While the market is concerned over the poor demand for the highly-priced RasGas long-term LNG (R-Gas), we think the current weakness in PLNG’s share price is an opportunity to accumulate for two reasons: 1) a sharp earnings growth (we expect 37%/54% growth in FY17/18F) driven by capacity expansion (fully contracted) cannot be ignored; and 2) the R-Gas contract could be renegotiated, ending the current crisis and leading to early volume recovery.

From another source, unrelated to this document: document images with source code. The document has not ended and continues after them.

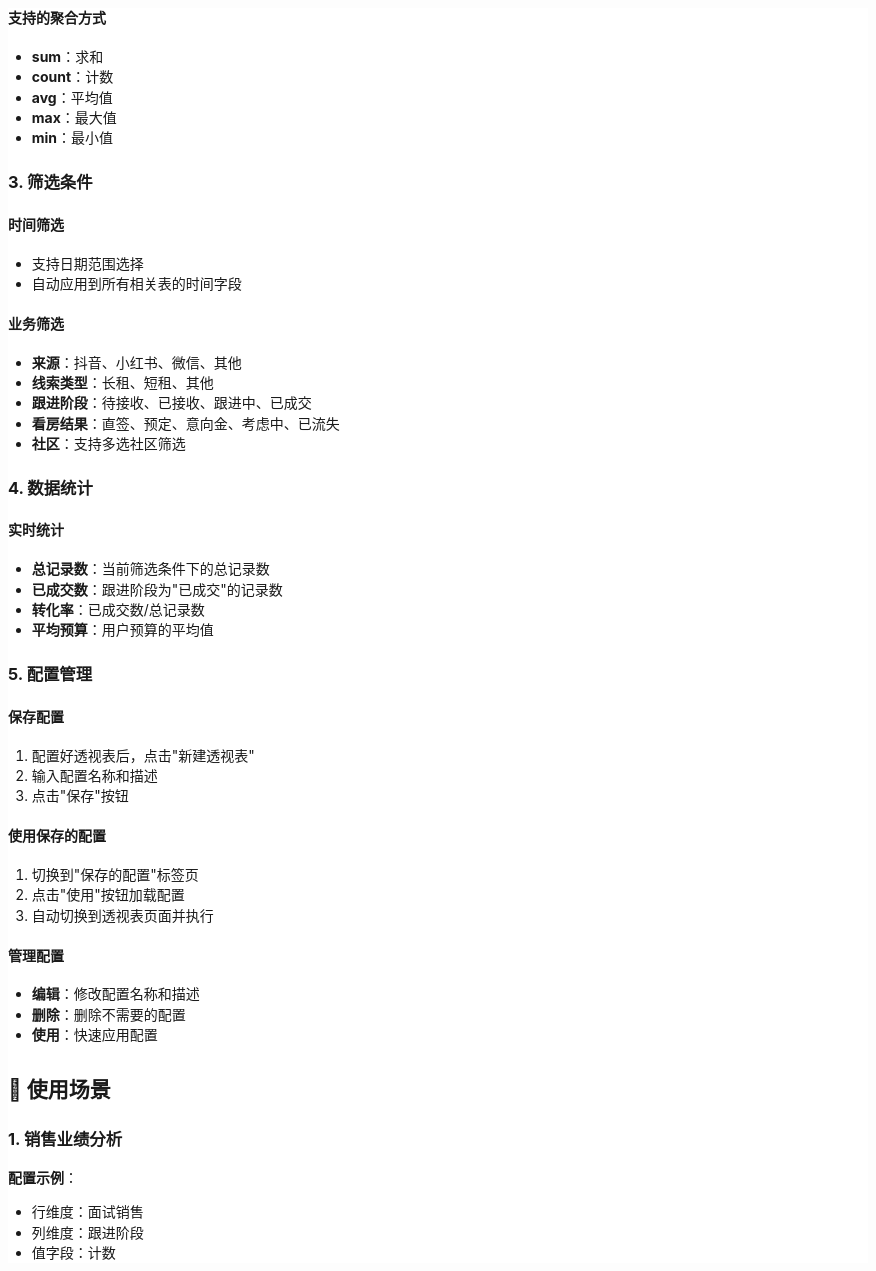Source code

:#### 支持的聚合方式
- **sum**：求和
- **count**：计数
- **avg**：平均值
- **max**：最大值
- **min**：最小值

### 3. 筛选条件

#### 时间筛选
- 支持日期范围选择
- 自动应用到所有相关表的时间字段

#### 业务筛选
- **来源**：抖音、小红书、微信、其他
- **线索类型**：长租、短租、其他
- **跟进阶段**：待接收、已接收、跟进中、已成交
- **看房结果**：直签、预定、意向金、考虑中、已流失
- **社区**：支持多选社区筛选

### 4. 数据统计

#### 实时统计
- **总记录数**：当前筛选条件下的总记录数
- **已成交数**：跟进阶段为"已成交"的记录数
- **转化率**：已成交数/总记录数
- **平均预算**：用户预算的平均值

### 5. 配置管理

#### 保存配置
1. 配置好透视表后，点击"新建透视表"
2. 输入配置名称和描述
3. 点击"保存"按钮

#### 使用保存的配置
1. 切换到"保存的配置"标签页
2. 点击"使用"按钮加载配置
3. 自动切换到透视表页面并执行

#### 管理配置
- **编辑**：修改配置名称和描述
- **删除**：删除不需要的配置
- **使用**：快速应用配置

## 🎯 使用场景

### 1. 销售业绩分析
**配置示例**：
- 行维度：面试销售
- 列维度：跟进阶段
- 值字段：计数
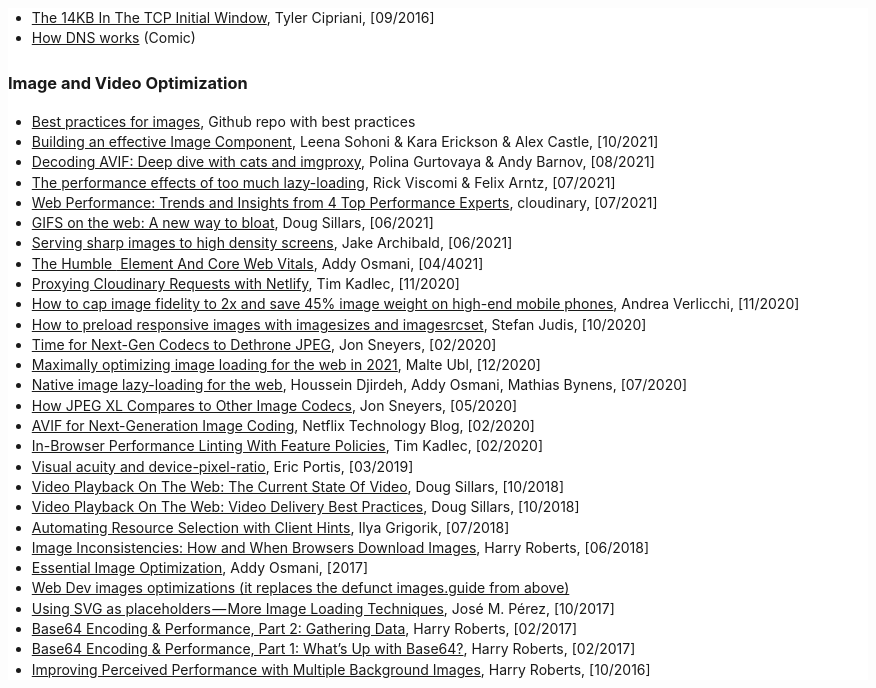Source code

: - [The 14KB In The TCP Initial Window](https://tylercipriani.com/blog/2016/09/25/the-14kb-in-the-tcp-initial-window/), Tyler Cipriani, [09/2016]
- [How DNS works](https://howdns.works/) (Comic)

### Image and Video Optimization

- [Best practices for images](https://github.com/nucliweb/image-element), Github repo with best practices
- [Building an effective Image Component](https://web.dev/image-component/), Leena Sohoni & Kara Erickson & Alex Castle, [10/2021]
- [Decoding AVIF: Deep dive with cats and imgproxy](https://evilmartians.com/chronicles/decoding-avif-deep-dive-with-cats-and-imgproxy), Polina Gurtovaya & Andy Barnov, [08/2021]
- [The performance effects of too much lazy-loading](https://web.dev/lcp-lazy-loading/), Rick Viscomi & Felix Arntz, [07/2021]
- [Web Performance: Trends and Insights from 4 Top Performance Experts](https://cloudinary.com/products/media_optimizer/web-performance-guide), cloudinary, [07/2021]
- [GIFS on the web: A new way to bloat](https://dougsillars.com/2021/06/21/gifs-on-the-web-a-new-way-to-bloat/), Doug Sillars, [06/2021]
- [Serving sharp images to high density screens](https://jakearchibald.com/2021/serving-sharp-images-to-high-density-screens/), Jake Archibald, [06/2021]
- [The Humble <img> Element And Core Web Vitals](https://www.smashingmagazine.com/2021/04/humble-img-element-core-web-vitals/), Addy Osmani, [04/4021]
- [Proxying Cloudinary Requests with Netlify](https://timkadlec.com/remembers/2020-11-17-netlify-proxy-requests/), Tim Kadlec, [11/2020]
- [How to cap image fidelity to 2x and save 45% image weight on high-end mobile phones](https://www.andreaverlicchi.eu/capping-image-fidelity-2x-minimize-loading-time/), Andrea Verlicchi, [11/2020]
- [How to preload responsive images with imagesizes and imagesrcset](https://www.stefanjudis.com/today-i-learned/how-to-preload-responsive-images-with-imagesizes-and-imagesrcset/), Stefan Judis, [10/2020]
- [Time for Next-Gen Codecs to Dethrone JPEG](https://cloudinary.com/blog/time_for_next_gen_codecs_to_dethrone_jpeg), Jon Sneyers, [02/2020]
- [Maximally optimizing image loading for the web in 2021](https://www.industrialempathy.com/posts/image-optimizations/), Malte Ubl, [12/2020]
- [Native image lazy-loading for the web](https://web.dev/native-lazy-loading/), Houssein Djirdeh, Addy Osmani, Mathias Bynens, [07/2020]
- [How JPEG XL Compares to Other Image Codecs](https://cloudinary.com/blog/how_jpeg_xl_compares_to_other_image_codecs), Jon Sneyers, [05/2020]
- [AVIF for Next-Generation Image Coding](https://netflixtechblog.com/avif-for-next-generation-image-coding-b1d75675fe4), Netflix Technology Blog, [02/2020]
- [In-Browser Performance Linting With Feature Policies](https://timkadlec.com/remembers/2020-02-20-in-browser-performance-linting-with-feature-policies/), Tim Kadlec, [02/2020]
- [Visual acuity and device-pixel-ratio](https://observablehq.com/@eeeps/visual-acuity-and-device-pixel-ratio), Eric Portis, [03/2019]
- [Video Playback On The Web: The Current State Of Video](https://www.smashingmagazine.com/2018/10/video-playback-on-the-web-part-1/), Doug Sillars, [10/2018]
- [Video Playback On The Web: Video Delivery Best Practices](https://www.smashingmagazine.com/2018/10/video-playback-on-the-web-part-2/), Doug Sillars, [10/2018]
- [Automating Resource Selection with Client Hints](https://developers.google.com/web/updates/2015/09/automating-resource-selection-with-client-hints), Ilya Grigorik, [07/2018]
- [Image Inconsistencies: How and When Browsers Download Images](https://csswizardry.com/2018/06/image-inconsistencies-how-and-when-browsers-download-images/), Harry Roberts, [06/2018]
- [Essential Image Optimization](https://web.archive.org/web/20200214202552/https://images.guide/), Addy Osmani, [2017]
- [Web Dev images optimizations (it replaces the defunct images.guide from above)](https://web.dev/fast/#optimize-your-images)
- [Using SVG as placeholders — More Image Loading Techniques](https://jmperezperez.com/svg-placeholders/), José M. Pérez, [10/2017]
- [Base64 Encoding & Performance, Part 2: Gathering Data](https://csswizardry.com/2017/02/base64-encoding-and-performance-part-2/), Harry Roberts, [02/2017]
- [Base64 Encoding & Performance, Part 1: What’s Up with Base64?](https://csswizardry.com/2017/02/base64-encoding-and-performance/), Harry Roberts, [02/2017]
- [Improving Perceived Performance with Multiple Background Images](https://csswizardry.com/2016/10/improving-perceived-performance-with-multiple-background-images/), Harry Roberts, [10/2016]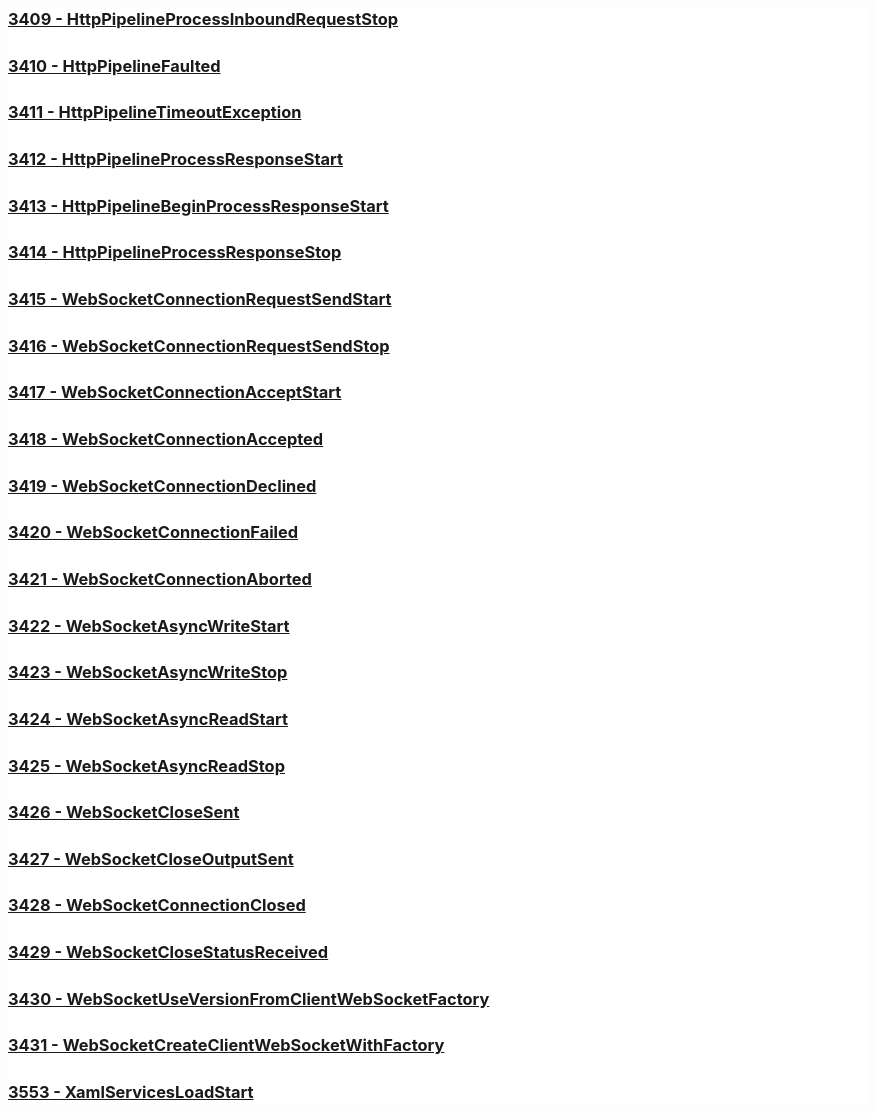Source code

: ### [3409 - HttpPipelineProcessInboundRequestStop](3409-httppipelineprocessinboundrequeststop.md)
### [3410 - HttpPipelineFaulted](3410-httppipelinefaulted.md)
### [3411 - HttpPipelineTimeoutException](3411-httppipelinetimeoutexception.md)
### [3412 - HttpPipelineProcessResponseStart](3412-httppipelineprocessresponsestart.md)
### [3413 - HttpPipelineBeginProcessResponseStart](3413-httppipelinebeginprocessresponsestart.md)
### [3414 - HttpPipelineProcessResponseStop](3414-httppipelineprocessresponsestop.md)
### [3415 - WebSocketConnectionRequestSendStart](3415-websocketconnectionrequestsendstart.md)
### [3416 - WebSocketConnectionRequestSendStop](3416-websocketconnectionrequestsendstop.md)
### [3417 - WebSocketConnectionAcceptStart](3417-websocketconnectionacceptstart.md)
### [3418 - WebSocketConnectionAccepted](3418-websocketconnectionaccepted.md)
### [3419 - WebSocketConnectionDeclined](3419-websocketconnectiondeclined.md)
### [3420 - WebSocketConnectionFailed](3420-websocketconnectionfailed.md)
### [3421 - WebSocketConnectionAborted](3421-websocketconnectionaborted.md)
### [3422 - WebSocketAsyncWriteStart](3422-websocketasyncwritestart.md)
### [3423 - WebSocketAsyncWriteStop](3423-websocketasyncwritestop.md)
### [3424 - WebSocketAsyncReadStart](3424-websocketasyncreadstart.md)
### [3425 - WebSocketAsyncReadStop](3425-websocketasyncreadstop.md)
### [3426 - WebSocketCloseSent](3426-websocketclosesent.md)
### [3427 - WebSocketCloseOutputSent](3427-websocketcloseoutputsent.md)
### [3428 - WebSocketConnectionClosed](3428-websocketconnectionclosed.md)
### [3429 - WebSocketCloseStatusReceived](3429-websocketclosestatusreceived.md)
### [3430 - WebSocketUseVersionFromClientWebSocketFactory](3430-websocketuseversionfromclientwebsocketfactory.md)
### [3431 - WebSocketCreateClientWebSocketWithFactory](3431-websocketcreateclientwebsocketwithfactory.md)
### [3553 - XamlServicesLoadStart](3553-xamlservicesloadstart.md)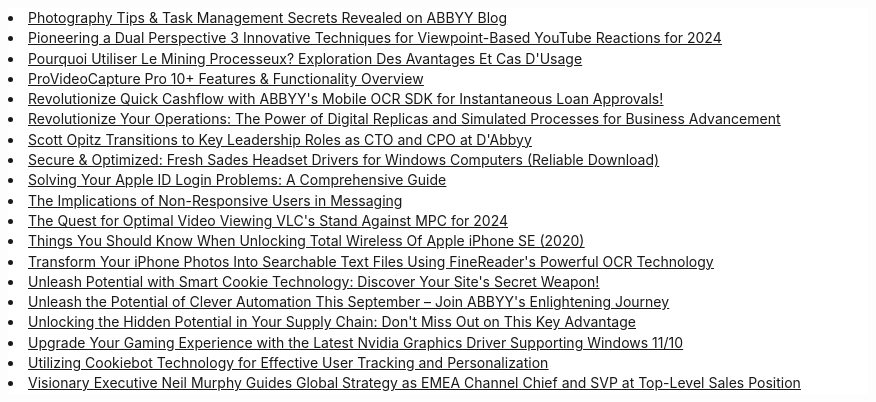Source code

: <li><a href="https://solve-info.techidaily.com/photography-tips-and-task-management-secrets-revealed-on-abbyy-blog/"><u>Photography Tips & Task Management Secrets Revealed on ABBYY Blog</u></a></li>
<li><a href="https://facebook-video-share.techidaily.com/pioneering-a-dual-perspective-3-innovative-techniques-for-viewpoint-based-youtube-reactions-for-2024/"><u>Pioneering a Dual Perspective  3 Innovative Techniques for Viewpoint-Based YouTube Reactions for 2024</u></a></li>
<li><a href="https://solve-info.techidaily.com/pourquoi-utiliser-le-mining-processeux-exploration-des-avantages-et-cas-dusage/"><u>Pourquoi Utiliser Le Mining Processeux? Exploration Des Avantages Et Cas D'Usage</u></a></li>
<li><a href="https://screen-video-capture.techidaily.com/provideocapture-pro-10plus-features-and-functionality-overview/"><u>ProVideoCapture Pro 10+  Features & Functionality Overview</u></a></li>
<li><a href="https://solve-info.techidaily.com/revolutionize-quick-cashflow-with-abbyys-mobile-ocr-sdk-for-instantaneous-loan-approvals/"><u>Revolutionize Quick Cashflow with ABBYY's Mobile OCR SDK for Instantaneous Loan Approvals!</u></a></li>
<li><a href="https://solve-info.techidaily.com/revolutionize-your-operations-the-power-of-digital-replicas-and-simulated-processes-for-business-advancement/"><u>Revolutionize Your Operations: The Power of Digital Replicas and Simulated Processes for Business Advancement</u></a></li>
<li><a href="https://solve-info.techidaily.com/scott-opitz-transitions-to-key-leadership-roles-as-cto-and-cpo-at-dabbyy/"><u>Scott Opitz Transitions to Key Leadership Roles as CTO and CPO at D'Abbyy</u></a></li>
<li><a href="https://win-amazing.techidaily.com/secure-and-optimized-fresh-sades-headset-drivers-for-windows-computers-reliable-download/"><u>Secure & Optimized: Fresh Sades Headset Drivers for Windows Computers (Reliable Download)</u></a></li>
<li><a href="https://os-tips.techidaily.com/solving-your-apple-id-login-problems-a-comprehensive-guide/"><u>Solving Your Apple ID Login Problems: A Comprehensive Guide</u></a></li>
<li><a href="https://facebook.techidaily.com/the-implications-of-non-responsive-users-in-messaging/"><u>The Implications of Non-Responsive Users in Messaging</u></a></li>
<li><a href="https://some-guidance.techidaily.com/the-quest-for-optimal-video-viewing-vlcs-stand-against-mpc-for-2024/"><u>The Quest for Optimal Video Viewing  VLC's Stand Against MPC for 2024</u></a></li>
<li><a href="https://ios-unlock.techidaily.com/things-you-should-know-when-unlocking-total-wireless-of-apple-iphone-se-2020-by-drfone-ios/"><u>Things You Should Know When Unlocking Total Wireless Of Apple iPhone SE (2020)</u></a></li>
<li><a href="https://solve-info.techidaily.com/transform-your-iphone-photos-into-searchable-text-files-using-finereaders-powerful-ocr-technology/"><u>Transform Your iPhone Photos Into Searchable Text Files Using FineReader's Powerful OCR Technology</u></a></li>
<li><a href="https://solve-info.techidaily.com/unleash-potential-with-smart-cookie-technology-discover-your-sites-secret-weapon/"><u>Unleash Potential with Smart Cookie Technology: Discover Your Site's Secret Weapon!</u></a></li>
<li><a href="https://solve-info.techidaily.com/unleash-the-potential-of-clever-automation-this-september-join-abbyys-enlightening-journey/"><u>Unleash the Potential of Clever Automation This September – Join ABBYY's Enlightening Journey</u></a></li>
<li><a href="https://solve-info.techidaily.com/unlocking-the-hidden-potential-in-your-supply-chain-dont-miss-out-on-this-key-advantage/"><u>Unlocking the Hidden Potential in Your Supply Chain: Don't Miss Out on This Key Advantage</u></a></li>
<li><a href="https://driver-download.techidaily.com/upgrade-your-gaming-experience-with-the-latest-nvidia-graphics-driver-supporting-windows-1110/"><u>Upgrade Your Gaming Experience with the Latest Nvidia Graphics Driver Supporting Windows 11/10</u></a></li>
<li><a href="https://solve-info.techidaily.com/utilizing-cookiebot-technology-for-effective-user-tracking-and-personalization/"><u>Utilizing Cookiebot Technology for Effective User Tracking and Personalization</u></a></li>
<li><a href="https://solve-info.techidaily.com/visionary-executive-neil-murphy-guides-global-strategy-as-emea-channel-chief-and-svp-at-top-level-sales-position/"><u>Visionary Executive Neil Murphy Guides Global Strategy as EMEA Channel Chief and SVP at Top-Level Sales Position</u></a></li>
</ul></div>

With 10 cargos in Q1FY15, the 10% annual downward flexibility is already nearly exhausted. The continued deferral of R-Gas volumes will be a trigger for early negotiations, and an early agreement will be a key trigger for the stock, in our view. While the stock performance may remain muted in the near-term on current market concerns, Petronet LNG remains a compelling growth story.
We believe in the new low oil/gas price era, the R-Gas pricing formula is not sustainable. The R-Gas price would remain much higher than alternate LNG imports for the next 2-3 years.
We assume R-Gas volume deferral of 20% each in FY16F/17F, and assume lower Dahej utilisation at 90-92% (versus past 4-year average of 102%). Our near term earnings reduce sharply (36% for FY16f and 24% of FY17f), but the outlook on long-term earnings growth remains unchanged. While we expect flat earnings in FY16F, we expect earnings to nearly double/treble in 3/5 years. Our price target is unchanged and we reiterate buy rating.